§ **Instructions for the task**
Leaving out the pictures, write the following records exactly as they read.

§ **Data to process**
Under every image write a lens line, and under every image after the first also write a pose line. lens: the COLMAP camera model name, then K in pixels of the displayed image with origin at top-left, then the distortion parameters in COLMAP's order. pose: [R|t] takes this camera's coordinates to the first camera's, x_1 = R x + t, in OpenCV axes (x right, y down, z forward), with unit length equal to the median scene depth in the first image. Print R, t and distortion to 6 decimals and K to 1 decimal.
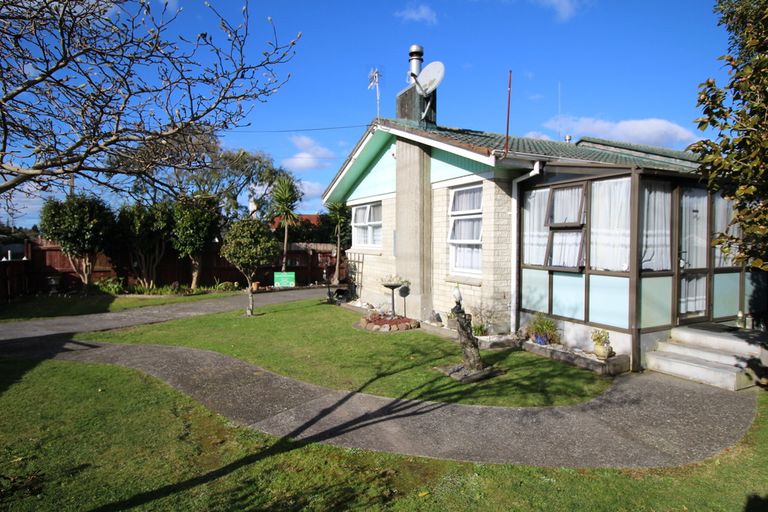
lens RADIAL K [[415.3, 0, 384.0], [0, 415.3, 256.0], [0, 0, 1]] dist [-0.019059, -0.000592]
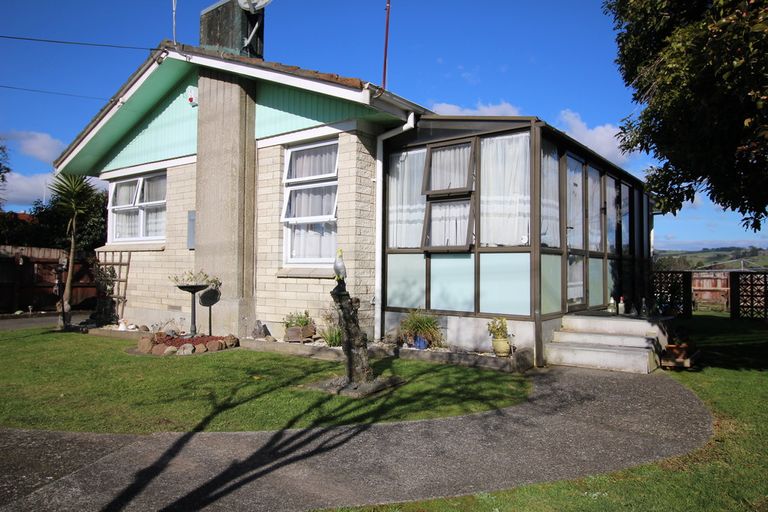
lens RADIAL K [[497.2, 0, 384.0], [0, 497.2, 256.0], [0, 0, 1]] dist [-0.000606, 0.001530]
pose [[0.886471, 0.021522, 0.462283, -0.094638], [0.007902, 0.998068, -0.061619, 0.090576], [-0.462716, 0.058277, 0.884589, 0.196611]]
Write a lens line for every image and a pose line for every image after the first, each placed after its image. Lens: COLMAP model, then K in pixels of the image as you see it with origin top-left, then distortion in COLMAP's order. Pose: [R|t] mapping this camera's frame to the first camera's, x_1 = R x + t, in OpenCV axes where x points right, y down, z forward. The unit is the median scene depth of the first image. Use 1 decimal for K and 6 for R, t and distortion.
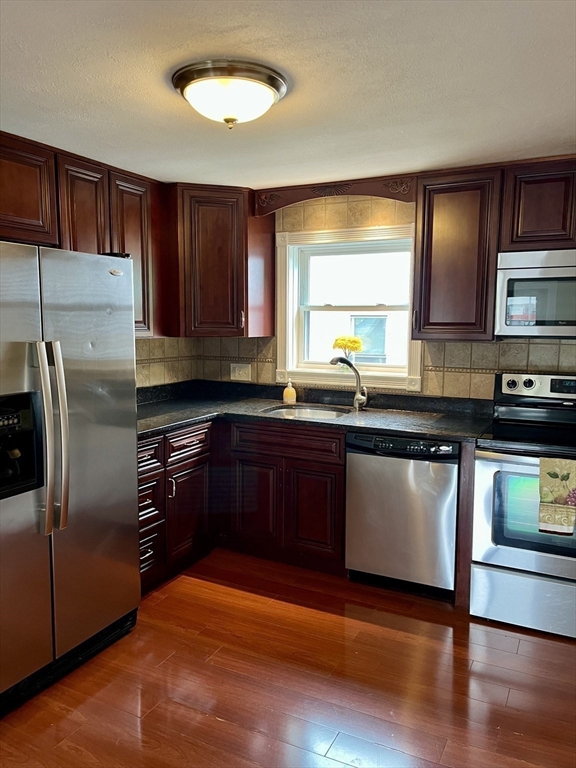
lens RADIAL K [[592.0, 0, 286.7], [0, 592.0, 385.2], [0, 0, 1]] dist [0.050809, -0.033374]
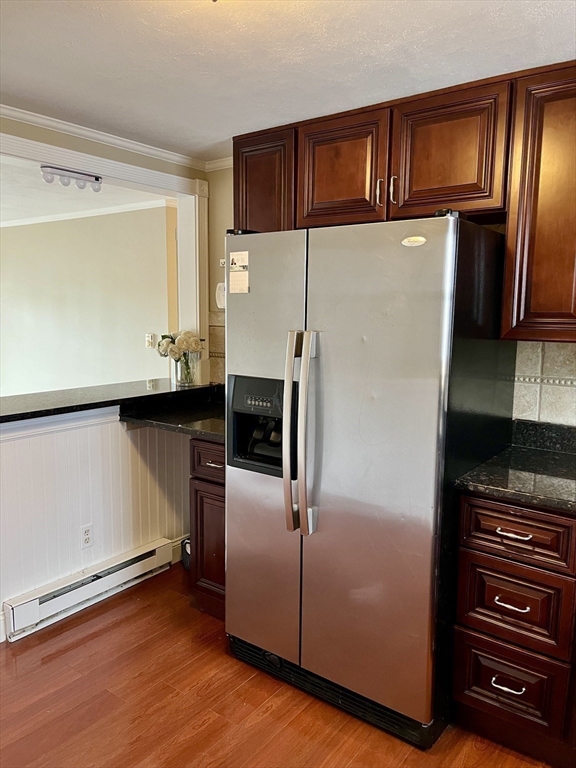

§ **Result of this task**
Under every image write a lens line, and under every image after the first also write a pose line. lens: the COLMAP camera model name, then K in pixels of the displayed image with origin at top-left, then the distortion parameters in COLMAP's order. pose: [R|t] takes this camera's coordinates to the first camera's, x_1 = R x + t, in OpenCV axes (x right, y down, z forward), with unit length equal to the median scene depth in the first image. Print R, t and distortion to 6 decimals and K to 1 decimal.
lens RADIAL K [[415.3, 0, 384.0], [0, 415.3, 256.0], [0, 0, 1]] dist [-0.019059, -0.000592]
lens RADIAL K [[497.2, 0, 384.0], [0, 497.2, 256.0], [0, 0, 1]] dist [-0.000606, 0.001530]
pose [[0.886471, 0.021522, 0.462283, -0.094638], [0.007902, 0.998068, -0.061619, 0.090576], [-0.462716, 0.058277, 0.884589, 0.196611]]
Write a lens line for every image and a pose line for every image after the first, each placed after its image. Lens: COLMAP model, then K in pixels of the image as you see it with origin top-left, then distortion in COLMAP's order. Pose: [R|t] mapping this camera's frame to the first camera's, x_1 = R x + t, in OpenCV axes where x points right, y down, z forward. The unit is the median scene depth of the first image. Use 1 decimal for K and 6 for R, t and distortion.
lens RADIAL K [[592.0, 0, 286.7], [0, 592.0, 385.2], [0, 0, 1]] dist [0.050809, -0.033374]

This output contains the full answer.